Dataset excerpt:
— Begin —
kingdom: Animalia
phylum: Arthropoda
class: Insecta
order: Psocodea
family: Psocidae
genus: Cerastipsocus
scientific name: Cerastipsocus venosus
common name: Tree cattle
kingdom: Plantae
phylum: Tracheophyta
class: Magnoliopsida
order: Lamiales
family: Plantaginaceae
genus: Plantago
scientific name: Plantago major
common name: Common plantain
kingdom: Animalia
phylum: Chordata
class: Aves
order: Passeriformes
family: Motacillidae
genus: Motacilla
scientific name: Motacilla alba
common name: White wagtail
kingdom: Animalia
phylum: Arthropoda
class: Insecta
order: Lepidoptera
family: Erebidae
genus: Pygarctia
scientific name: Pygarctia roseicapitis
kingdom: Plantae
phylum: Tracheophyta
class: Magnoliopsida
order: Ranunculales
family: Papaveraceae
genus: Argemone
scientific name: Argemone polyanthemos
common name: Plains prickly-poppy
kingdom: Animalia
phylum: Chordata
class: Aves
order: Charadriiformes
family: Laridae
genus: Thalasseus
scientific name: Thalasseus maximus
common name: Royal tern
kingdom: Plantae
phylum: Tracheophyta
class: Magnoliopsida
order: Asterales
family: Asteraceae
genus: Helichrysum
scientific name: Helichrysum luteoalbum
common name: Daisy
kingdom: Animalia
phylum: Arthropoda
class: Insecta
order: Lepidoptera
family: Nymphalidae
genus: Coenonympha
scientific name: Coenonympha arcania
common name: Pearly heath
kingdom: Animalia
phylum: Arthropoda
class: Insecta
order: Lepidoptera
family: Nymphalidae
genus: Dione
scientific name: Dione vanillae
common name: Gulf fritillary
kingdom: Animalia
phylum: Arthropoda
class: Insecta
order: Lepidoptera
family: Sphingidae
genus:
— End —
→ WHAT TO PRODUCE
Return, without any change, the lines of the records starting at the line that contains "common name: Plains prickly-poppy" and ending with the last line of the records.

→ THE RESPONSE
common name: Plains prickly-poppy
kingdom: Animalia
phylum: Chordata
class: Aves
order: Charadriiformes
family: Laridae
genus: Thalasseus
scientific name: Thalasseus maximus
common name: Royal tern
kingdom: Plantae
phylum: Tracheophyta
class: Magnoliopsida
order: Asterales
family: Asteraceae
genus: Helichrysum
scientific name: Helichrysum luteoalbum
common name: Daisy
kingdom: Animalia
phylum: Arthropoda
class: Insecta
order: Lepidoptera
family: Nymphalidae
genus: Coenonympha
scientific name: Coenonympha arcania
common name: Pearly heath
kingdom: Animalia
phylum: Arthropoda
class: Insecta
order: Lepidoptera
family: Nymphalidae
genus: Dione
scientific name: Dione vanillae
common name: Gulf fritillary
kingdom: Animalia
phylum: Arthropoda
class: Insecta
order: Lepidoptera
family: Sphingidae
genus:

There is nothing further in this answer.